## Begin DATA SHOWN

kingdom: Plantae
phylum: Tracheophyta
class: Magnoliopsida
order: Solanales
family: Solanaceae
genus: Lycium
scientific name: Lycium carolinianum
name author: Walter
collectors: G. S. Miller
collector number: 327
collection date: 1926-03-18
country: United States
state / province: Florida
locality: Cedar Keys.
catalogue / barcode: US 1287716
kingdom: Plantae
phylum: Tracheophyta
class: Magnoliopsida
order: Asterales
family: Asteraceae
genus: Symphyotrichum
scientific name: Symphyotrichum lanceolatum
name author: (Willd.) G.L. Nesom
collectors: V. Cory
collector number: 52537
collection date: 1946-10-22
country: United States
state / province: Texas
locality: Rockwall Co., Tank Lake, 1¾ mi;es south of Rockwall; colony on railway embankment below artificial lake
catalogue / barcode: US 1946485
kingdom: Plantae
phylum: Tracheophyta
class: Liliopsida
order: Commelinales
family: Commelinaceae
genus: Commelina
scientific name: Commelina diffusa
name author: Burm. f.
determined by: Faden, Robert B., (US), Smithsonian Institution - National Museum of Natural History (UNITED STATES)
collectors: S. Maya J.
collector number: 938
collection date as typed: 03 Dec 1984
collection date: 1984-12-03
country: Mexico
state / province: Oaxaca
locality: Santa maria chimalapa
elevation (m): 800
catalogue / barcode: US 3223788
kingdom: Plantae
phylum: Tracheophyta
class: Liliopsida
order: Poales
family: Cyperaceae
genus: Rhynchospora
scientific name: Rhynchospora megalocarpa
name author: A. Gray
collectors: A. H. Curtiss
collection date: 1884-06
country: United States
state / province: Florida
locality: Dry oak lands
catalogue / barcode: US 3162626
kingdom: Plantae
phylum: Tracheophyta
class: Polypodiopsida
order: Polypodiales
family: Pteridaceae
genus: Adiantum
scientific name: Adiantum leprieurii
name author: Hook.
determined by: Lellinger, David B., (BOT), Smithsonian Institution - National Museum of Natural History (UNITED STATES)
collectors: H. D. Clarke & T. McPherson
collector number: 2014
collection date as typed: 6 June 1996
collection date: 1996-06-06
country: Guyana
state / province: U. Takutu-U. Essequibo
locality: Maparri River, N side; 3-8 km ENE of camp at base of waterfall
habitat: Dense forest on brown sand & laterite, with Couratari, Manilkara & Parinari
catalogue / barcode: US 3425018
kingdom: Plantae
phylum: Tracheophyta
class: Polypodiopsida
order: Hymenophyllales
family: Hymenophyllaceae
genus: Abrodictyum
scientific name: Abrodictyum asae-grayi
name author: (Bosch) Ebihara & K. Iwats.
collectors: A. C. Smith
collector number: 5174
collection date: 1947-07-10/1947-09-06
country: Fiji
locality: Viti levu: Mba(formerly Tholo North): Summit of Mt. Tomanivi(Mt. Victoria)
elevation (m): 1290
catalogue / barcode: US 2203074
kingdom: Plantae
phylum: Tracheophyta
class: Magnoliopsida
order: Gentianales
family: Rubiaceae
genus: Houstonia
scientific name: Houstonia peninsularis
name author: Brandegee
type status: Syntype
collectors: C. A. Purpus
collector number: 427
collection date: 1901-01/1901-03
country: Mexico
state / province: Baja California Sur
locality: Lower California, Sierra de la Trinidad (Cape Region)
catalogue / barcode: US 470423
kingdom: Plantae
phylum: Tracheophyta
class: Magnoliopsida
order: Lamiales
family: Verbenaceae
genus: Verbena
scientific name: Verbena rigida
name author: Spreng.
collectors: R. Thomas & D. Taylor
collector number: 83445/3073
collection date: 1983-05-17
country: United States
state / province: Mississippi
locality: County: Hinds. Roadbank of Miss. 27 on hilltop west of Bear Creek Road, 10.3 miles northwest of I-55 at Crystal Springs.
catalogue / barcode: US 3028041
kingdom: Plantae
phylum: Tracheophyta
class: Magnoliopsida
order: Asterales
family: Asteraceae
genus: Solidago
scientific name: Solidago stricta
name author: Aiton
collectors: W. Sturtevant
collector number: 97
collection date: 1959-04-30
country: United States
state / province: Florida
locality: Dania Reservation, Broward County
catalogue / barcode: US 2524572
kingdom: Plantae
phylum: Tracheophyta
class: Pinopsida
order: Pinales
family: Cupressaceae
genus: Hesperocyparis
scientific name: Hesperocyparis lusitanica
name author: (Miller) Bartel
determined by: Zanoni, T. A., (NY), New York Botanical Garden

## End DATA SHOWN

- WHAT YOU NEED TO DO -
Render all the lines above as a Markdown table with two columns, "No." holding the row number and "Entry" holding the line, and leave out any blank lines.

- RIGHT ANSWER -
| No. | Entry |
|---|---|
| 1 | kingdom: Plantae |
| 2 | phylum: Tracheophyta |
| 3 | class: Magnoliopsida |
| 4 | order: Solanales |
| 5 | family: Solanaceae |
| 6 | genus: Lycium |
| 7 | scientific name: Lycium carolinianum |
| 8 | name author: Walter |
| 9 | collectors: G. S. Miller |
| 10 | collector number: 327 |
| 11 | collection date: 1926-03-18 |
| 12 | country: United States |
| 13 | state / province: Florida |
| 14 | locality: Cedar Keys. |
| 15 | catalogue / barcode: US 1287716 |
| 16 | kingdom: Plantae |
| 17 | phylum: Tracheophyta |
| 18 | class: Magnoliopsida |
| 19 | order: Asterales |
| 20 | family: Asteraceae |
| 21 | genus: Symphyotrichum |
| 22 | scientific name: Symphyotrichum lanceolatum |
| 23 | name author: (Willd.) G.L. Nesom |
| 24 | collectors: V. Cory |
| 25 | collector number: 52537 |
| 26 | collection date: 1946-10-22 |
| 27 | country: United States |
| 28 | state / province: Texas |
| 29 | locality: Rockwall Co., Tank Lake, 1¾ mi;es south of Rockwall; colony on railway embankment below artificial lake |
| 30 | catalogue / barcode: US 1946485 |
| 31 | kingdom: Plantae |
| 32 | phylum: Tracheophyta |
| 33 | class: Liliopsida |
| 34 | order: Commelinales |
| 35 | family: Commelinaceae |
| 36 | genus: Commelina |
| 37 | scientific name: Commelina diffusa |
| 38 | name author: Burm. f. |
| 39 | determined by: Faden, Robert B., (US), Smithsonian Institution - National Museum of Natural History (UNITED STATES) |
| 40 | collectors: S. Maya J. |
| 41 | collector number: 938 |
| 42 | collection date as typed: 03 Dec 1984 |
| 43 | collection date: 1984-12-03 |
| 44 | country: Mexico |
| 45 | state / province: Oaxaca |
| 46 | locality: Santa maria chimalapa |
| 47 | elevation (m): 800 |
| 48 | catalogue / barcode: US 3223788 |
| 49 | kingdom: Plantae |
| 50 | phylum: Tracheophyta |
| 51 | class: Liliopsida |
| 52 | order: Poales |
| 53 | family: Cyperaceae |
| 54 | genus: Rhynchospora |
| 55 | scientific name: Rhynchospora megalocarpa |
| 56 | name author: A. Gray |
| 57 | collectors: A. H. Curtiss |
| 58 | collection date: 1884-06 |
| 59 | country: United States |
| 60 | state / province: Florida |
| 61 | locality: Dry oak lands |
| 62 | catalogue / barcode: US 3162626 |
| 63 | kingdom: Plantae |
| 64 | phylum: Tracheophyta |
| 65 | class: Polypodiopsida |
| 66 | order: Polypodiales |
| 67 | family: Pteridaceae |
| 68 | genus: Adiantum |
| 69 | scientific name: Adiantum leprieurii |
| 70 | name author: Hook. |
| 71 | determined by: Lellinger, David B., (BOT), Smithsonian Institution - National Museum of Natural History (UNITED STATES) |
| 72 | collectors: H. D. Clarke & T. McPherson |
| 73 | collector number: 2014 |
| 74 | collection date as typed: 6 June 1996 |
| 75 | collection date: 1996-06-06 |
| 76 | country: Guyana |
| 77 | state / province: U. Takutu-U. Essequibo |
| 78 | locality: Maparri River, N side; 3-8 km ENE of camp at base of waterfall |
| 79 | habitat: Dense forest on brown sand & laterite, with Couratari, Manilkara & Parinari |
| 80 | catalogue / barcode: US 3425018 |
| 81 | kingdom: Plantae |
| 82 | phylum: Tracheophyta |
| 83 | class: Polypodiopsida |
| 84 | order: Hymenophyllales |
| 85 | family: Hymenophyllaceae |
| 86 | genus: Abrodictyum |
| 87 | scientific name: Abrodictyum asae-grayi |
| 88 | name author: (Bosch) Ebihara & K. Iwats. |
| 89 | collectors: A. C. Smith |
| 90 | collector number: 5174 |
| 91 | collection date: 1947-07-10/1947-09-06 |
| 92 | country: Fiji |
| 93 | locality: Viti levu: Mba(formerly Tholo North): Summit of Mt. Tomanivi(Mt. Victoria) |
| 94 | elevation (m): 1290 |
| 95 | catalogue / barcode: US 2203074 |
| 96 | kingdom: Plantae |
| 97 | phylum: Tracheophyta |
| 98 | class: Magnoliopsida |
| 99 | order: Gentianales |
| 100 | family: Rubiaceae |
| 101 | genus: Houstonia |
| 102 | scientific name: Houstonia peninsularis |
| 103 | name author: Brandegee |
| 104 | type status: Syntype |
| 105 | collectors: C. A. Purpus |
| 106 | collector number: 427 |
| 107 | collection date: 1901-01/1901-03 |
| 108 | country: Mexico |
| 109 | state / province: Baja California Sur |
| 110 | locality: Lower California, Sierra de la Trinidad (Cape Region) |
| 111 | catalogue / barcode: US 470423 |
| 112 | kingdom: Plantae |
| 113 | phylum: Tracheophyta |
| 114 | class: Magnoliopsida |
| 115 | order: Lamiales |
| 116 | family: Verbenaceae |
| 117 | genus: Verbena |
| 118 | scientific name: Verbena rigida |
| 119 | name author: Spreng. |
| 120 | collectors: R. Thomas & D. Taylor |
| 121 | collector number: 83445/3073 |
| 122 | collection date: 1983-05-17 |
| 123 | country: United States |
| 124 | state / province: Mississippi |
| 125 | locality: County: Hinds. Roadbank of Miss. 27 on hilltop west of Bear Creek Road, 10.3 miles northwest of I-55 at Crystal Springs. |
| 126 | catalogue / barcode: US 3028041 |
| 127 | kingdom: Plantae |
| 128 | phylum: Tracheophyta |
| 129 | class: Magnoliopsida |
| 130 | order: Asterales |
| 131 | family: Asteraceae |
| 132 | genus: Solidago |
| 133 | scientific name: Solidago stricta |
| 134 | name author: Aiton |
| 135 | collectors: W. Sturtevant |
| 136 | collector number: 97 |
| 137 | collection date: 1959-04-30 |
| 138 | country: United States |
| 139 | state / province: Florida |
| 140 | locality: Dania Reservation, Broward County |
| 141 | catalogue / barcode: US 2524572 |
| 142 | kingdom: Plantae |
| 143 | phylum: Tracheophyta |
| 144 | class: Pinopsida |
| 145 | order: Pinales |
| 146 | family: Cupressaceae |
| 147 | genus: Hesperocyparis |
| 148 | scientific name: Hesperocyparis lusitanica |
| 149 | name author: (Miller) Bartel |
| 150 | determined by: Zanoni, T. A., (NY), New York Botanical Garden |